Monday, May 13, 2019

After the losing


WE WUZ robbed. True or not, losers still lost.
As there’s nothing you can do to undo what’s done, may as well accept it, with all graciousness, with all humility. And go into some introspection, into reflection over the might-have-beens – no, not to sulk and wallow in blaming and self-pity, but to find the resolve to do much better for the next run. It’s only three years away, you very well know.
To that end, what I have long proffered as post-election prescription for the solace of the hurting also-ran is this rumination of Pulitzer Prize-winning The New York Times columnist William Safire in his The First Dissident subtitled The Book of Job in Today’s Politics, thus:
“IS SUFFERING a defeat good for a political person? The run for office is a short run, and the loser is not likely to find comfort in talk about the long run. But can rejection at the polls be fairly presented as what condolence-bearers sardonically call ‘a character-building experience’?”
Yes, and yes. And the dearly lamented Carmelo F. Lazatin, better known as the Tarzan exemplified it.
Tarzan lost in his very first try for an elective post – mayor of Angeles City in 1980.

:: RAW DATA ::
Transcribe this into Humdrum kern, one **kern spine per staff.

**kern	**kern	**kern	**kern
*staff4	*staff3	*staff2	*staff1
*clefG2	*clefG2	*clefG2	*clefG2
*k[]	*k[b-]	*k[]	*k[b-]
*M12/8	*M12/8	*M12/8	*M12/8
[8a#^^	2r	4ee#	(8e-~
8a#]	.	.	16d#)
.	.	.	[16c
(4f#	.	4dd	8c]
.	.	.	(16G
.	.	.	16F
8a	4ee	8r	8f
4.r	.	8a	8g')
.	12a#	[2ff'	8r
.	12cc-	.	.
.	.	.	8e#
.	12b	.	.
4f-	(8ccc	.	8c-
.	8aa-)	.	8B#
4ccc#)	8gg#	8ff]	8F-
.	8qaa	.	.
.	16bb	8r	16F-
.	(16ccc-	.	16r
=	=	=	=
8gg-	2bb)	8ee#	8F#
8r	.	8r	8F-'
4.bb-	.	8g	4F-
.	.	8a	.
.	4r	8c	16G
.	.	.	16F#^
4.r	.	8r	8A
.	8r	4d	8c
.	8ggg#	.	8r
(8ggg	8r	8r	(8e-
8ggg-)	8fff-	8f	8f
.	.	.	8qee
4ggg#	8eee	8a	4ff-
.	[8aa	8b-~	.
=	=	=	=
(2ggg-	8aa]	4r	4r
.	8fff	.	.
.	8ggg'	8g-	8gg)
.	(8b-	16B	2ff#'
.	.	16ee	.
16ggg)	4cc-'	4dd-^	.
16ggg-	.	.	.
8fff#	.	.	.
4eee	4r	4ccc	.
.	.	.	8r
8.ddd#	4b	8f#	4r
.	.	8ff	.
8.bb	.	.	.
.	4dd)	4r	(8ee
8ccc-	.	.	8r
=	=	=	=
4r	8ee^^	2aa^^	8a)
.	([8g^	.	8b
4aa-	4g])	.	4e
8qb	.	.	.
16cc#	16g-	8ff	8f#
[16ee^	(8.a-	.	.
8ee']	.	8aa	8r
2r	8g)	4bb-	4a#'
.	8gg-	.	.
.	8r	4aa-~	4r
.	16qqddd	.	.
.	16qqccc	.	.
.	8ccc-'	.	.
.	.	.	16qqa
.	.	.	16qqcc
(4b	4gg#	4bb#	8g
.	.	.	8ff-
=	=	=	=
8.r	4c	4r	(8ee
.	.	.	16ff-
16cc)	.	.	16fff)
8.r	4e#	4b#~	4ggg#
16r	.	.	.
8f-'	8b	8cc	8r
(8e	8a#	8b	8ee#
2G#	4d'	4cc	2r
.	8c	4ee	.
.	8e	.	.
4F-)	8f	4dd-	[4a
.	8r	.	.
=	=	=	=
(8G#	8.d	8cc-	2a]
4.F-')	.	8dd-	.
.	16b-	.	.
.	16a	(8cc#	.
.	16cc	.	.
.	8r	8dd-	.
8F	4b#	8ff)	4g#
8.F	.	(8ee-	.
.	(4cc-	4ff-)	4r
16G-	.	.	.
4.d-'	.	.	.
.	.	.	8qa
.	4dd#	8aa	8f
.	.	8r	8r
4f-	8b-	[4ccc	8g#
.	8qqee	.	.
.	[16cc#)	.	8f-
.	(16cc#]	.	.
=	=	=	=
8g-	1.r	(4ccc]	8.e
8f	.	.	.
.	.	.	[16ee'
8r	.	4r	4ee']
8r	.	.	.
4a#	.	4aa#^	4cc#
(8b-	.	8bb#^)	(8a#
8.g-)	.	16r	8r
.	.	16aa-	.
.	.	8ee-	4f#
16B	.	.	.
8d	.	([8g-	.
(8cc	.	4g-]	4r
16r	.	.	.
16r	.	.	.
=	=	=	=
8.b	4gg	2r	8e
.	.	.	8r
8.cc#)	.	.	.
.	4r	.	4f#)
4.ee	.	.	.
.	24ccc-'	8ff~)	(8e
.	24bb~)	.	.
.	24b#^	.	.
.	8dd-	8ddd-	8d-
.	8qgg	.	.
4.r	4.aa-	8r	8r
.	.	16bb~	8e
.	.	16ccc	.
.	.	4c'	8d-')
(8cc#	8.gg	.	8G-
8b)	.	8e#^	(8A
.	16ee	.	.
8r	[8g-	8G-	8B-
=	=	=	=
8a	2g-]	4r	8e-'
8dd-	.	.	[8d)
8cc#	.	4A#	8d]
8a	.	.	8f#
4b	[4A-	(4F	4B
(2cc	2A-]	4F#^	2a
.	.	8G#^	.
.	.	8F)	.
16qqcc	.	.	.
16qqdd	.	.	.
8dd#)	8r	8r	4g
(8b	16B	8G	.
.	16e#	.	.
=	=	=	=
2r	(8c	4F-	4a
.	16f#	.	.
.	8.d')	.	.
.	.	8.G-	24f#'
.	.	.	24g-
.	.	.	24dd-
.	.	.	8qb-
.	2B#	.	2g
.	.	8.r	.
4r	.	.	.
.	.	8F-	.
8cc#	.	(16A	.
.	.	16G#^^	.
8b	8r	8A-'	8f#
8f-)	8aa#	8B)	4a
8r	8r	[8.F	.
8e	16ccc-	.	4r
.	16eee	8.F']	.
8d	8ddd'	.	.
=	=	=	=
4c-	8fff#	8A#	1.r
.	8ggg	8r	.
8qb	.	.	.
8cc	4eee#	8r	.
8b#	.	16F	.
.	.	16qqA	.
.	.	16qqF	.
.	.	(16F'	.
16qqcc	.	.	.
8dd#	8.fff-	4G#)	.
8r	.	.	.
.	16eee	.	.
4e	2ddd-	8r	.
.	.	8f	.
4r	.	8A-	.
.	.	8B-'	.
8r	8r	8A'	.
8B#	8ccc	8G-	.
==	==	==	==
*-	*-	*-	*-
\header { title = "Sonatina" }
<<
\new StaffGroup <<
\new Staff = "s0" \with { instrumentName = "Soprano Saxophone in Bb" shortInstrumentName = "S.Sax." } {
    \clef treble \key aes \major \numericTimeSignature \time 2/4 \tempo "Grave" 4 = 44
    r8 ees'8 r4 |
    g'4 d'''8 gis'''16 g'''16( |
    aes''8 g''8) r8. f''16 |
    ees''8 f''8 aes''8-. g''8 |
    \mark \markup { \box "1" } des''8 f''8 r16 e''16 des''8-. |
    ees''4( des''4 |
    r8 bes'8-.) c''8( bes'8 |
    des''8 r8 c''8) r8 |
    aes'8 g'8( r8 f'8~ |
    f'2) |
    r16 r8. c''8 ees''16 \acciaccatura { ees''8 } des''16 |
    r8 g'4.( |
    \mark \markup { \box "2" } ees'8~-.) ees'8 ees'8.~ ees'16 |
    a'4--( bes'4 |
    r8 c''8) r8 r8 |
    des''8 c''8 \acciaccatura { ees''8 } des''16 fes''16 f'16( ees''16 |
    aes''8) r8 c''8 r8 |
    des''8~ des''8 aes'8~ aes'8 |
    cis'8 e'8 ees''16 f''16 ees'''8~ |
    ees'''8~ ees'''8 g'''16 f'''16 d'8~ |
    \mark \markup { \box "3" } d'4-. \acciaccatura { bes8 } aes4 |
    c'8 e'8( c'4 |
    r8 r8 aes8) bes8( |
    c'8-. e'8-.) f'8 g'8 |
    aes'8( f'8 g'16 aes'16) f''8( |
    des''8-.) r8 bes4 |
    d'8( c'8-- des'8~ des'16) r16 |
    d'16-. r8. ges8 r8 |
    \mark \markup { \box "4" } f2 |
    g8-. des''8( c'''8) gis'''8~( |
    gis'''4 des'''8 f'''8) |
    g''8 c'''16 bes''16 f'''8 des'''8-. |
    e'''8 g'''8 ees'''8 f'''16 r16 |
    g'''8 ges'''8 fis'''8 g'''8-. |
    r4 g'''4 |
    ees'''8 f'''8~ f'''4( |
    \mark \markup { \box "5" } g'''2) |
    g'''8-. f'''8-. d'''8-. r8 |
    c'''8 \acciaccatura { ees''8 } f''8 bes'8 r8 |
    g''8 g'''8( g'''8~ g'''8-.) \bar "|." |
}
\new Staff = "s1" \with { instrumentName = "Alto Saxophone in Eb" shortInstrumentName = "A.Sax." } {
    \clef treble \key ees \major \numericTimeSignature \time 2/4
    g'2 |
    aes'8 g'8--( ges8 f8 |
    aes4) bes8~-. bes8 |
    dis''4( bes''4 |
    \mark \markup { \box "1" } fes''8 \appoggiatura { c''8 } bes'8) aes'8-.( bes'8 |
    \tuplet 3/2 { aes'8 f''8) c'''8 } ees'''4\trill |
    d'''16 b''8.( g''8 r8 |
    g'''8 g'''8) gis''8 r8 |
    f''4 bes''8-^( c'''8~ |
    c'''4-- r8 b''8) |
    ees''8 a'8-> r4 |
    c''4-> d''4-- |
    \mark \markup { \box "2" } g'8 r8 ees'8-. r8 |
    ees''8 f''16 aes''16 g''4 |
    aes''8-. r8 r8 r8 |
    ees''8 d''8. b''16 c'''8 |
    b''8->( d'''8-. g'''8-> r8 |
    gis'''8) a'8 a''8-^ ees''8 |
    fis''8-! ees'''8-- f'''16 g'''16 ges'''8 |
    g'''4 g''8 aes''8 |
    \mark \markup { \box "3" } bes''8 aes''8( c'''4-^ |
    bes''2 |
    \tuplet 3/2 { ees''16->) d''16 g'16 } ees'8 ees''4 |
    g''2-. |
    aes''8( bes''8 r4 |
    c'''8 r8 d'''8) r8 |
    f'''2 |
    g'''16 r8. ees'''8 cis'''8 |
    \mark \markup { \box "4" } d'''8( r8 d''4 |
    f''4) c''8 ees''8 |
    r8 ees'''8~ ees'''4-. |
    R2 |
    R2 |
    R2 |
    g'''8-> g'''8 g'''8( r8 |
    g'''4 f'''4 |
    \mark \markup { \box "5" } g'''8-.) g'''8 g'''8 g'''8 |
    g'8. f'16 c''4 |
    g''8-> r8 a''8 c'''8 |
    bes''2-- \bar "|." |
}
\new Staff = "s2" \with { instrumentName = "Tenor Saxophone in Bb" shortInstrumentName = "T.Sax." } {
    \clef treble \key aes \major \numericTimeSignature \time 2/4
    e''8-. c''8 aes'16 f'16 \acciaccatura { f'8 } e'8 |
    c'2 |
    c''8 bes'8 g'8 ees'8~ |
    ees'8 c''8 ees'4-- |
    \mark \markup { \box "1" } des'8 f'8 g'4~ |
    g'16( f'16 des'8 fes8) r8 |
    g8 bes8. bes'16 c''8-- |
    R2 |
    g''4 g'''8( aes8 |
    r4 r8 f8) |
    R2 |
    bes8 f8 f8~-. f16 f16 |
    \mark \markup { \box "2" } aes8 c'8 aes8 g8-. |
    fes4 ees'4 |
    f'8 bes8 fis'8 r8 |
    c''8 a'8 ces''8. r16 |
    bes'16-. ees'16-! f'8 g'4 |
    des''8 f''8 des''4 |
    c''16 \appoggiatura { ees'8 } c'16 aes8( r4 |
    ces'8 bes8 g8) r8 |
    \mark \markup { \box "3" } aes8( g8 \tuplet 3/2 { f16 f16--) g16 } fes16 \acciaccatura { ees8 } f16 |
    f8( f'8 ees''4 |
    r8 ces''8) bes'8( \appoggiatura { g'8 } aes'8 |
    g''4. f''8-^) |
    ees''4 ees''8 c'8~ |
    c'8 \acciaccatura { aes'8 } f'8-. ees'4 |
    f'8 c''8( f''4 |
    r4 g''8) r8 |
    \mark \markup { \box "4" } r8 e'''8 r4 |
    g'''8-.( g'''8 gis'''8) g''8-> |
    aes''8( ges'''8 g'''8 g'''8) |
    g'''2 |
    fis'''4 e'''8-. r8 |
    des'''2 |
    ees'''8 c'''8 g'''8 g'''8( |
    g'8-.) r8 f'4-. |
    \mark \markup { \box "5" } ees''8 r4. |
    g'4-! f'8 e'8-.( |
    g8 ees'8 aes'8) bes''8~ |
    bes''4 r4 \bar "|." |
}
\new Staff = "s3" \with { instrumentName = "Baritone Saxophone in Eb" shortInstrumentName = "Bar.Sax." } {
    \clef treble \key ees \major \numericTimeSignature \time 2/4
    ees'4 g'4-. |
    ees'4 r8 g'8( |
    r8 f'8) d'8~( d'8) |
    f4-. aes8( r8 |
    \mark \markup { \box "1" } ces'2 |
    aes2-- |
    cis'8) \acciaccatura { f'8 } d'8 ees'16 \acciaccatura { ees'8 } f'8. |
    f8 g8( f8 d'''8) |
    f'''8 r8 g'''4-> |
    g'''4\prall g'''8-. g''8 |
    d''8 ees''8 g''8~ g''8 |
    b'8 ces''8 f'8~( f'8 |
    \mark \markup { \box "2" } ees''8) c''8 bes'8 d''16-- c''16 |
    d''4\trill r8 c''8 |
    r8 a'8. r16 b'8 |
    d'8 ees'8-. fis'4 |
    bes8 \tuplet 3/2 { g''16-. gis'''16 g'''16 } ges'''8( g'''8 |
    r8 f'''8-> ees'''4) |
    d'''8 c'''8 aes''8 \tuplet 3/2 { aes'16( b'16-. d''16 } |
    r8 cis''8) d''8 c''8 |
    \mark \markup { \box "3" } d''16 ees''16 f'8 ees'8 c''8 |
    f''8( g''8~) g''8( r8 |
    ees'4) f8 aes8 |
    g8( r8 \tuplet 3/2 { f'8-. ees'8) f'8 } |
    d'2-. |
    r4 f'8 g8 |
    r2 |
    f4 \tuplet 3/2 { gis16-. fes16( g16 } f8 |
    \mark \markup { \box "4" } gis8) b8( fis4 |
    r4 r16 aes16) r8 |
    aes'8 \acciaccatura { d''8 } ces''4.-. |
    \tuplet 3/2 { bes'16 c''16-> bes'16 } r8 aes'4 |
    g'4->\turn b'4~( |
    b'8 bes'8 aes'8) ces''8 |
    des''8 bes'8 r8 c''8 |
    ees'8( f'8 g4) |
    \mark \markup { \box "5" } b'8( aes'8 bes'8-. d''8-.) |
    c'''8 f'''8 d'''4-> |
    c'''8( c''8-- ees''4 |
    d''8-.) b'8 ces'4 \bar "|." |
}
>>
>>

:: ACTIVITY LIST ::
(1) Transcribe the column from "To that end, what" up to and including "Tarzan exemplified it.".
(2) According to the column, which office did Carmelo F. Lazatin lose in his first try for an elective post, and in what year?

:: TASK ANSWERS ::
(1)
To that end, what I have long proffered as post-election prescription for the solace of the hurting also-ran is this rumination of Pulitzer Prize-winning The New York Times columnist William Safire in his The First Dissident subtitled The Book of Job in Today’s Politics, thus:
“IS SUFFERING a defeat good for a political person? The run for office is a short run, and the loser is not likely to find comfort in talk about the long run. But can rejection at the polls be fairly presented as what condolence-bearers sardonically call ‘a character-building experience’?”
Yes, and yes. And the dearly lamented Carmelo F. Lazatin, better known as the Tarzan exemplified it.

(2) Mayor of Angeles City, in 1980.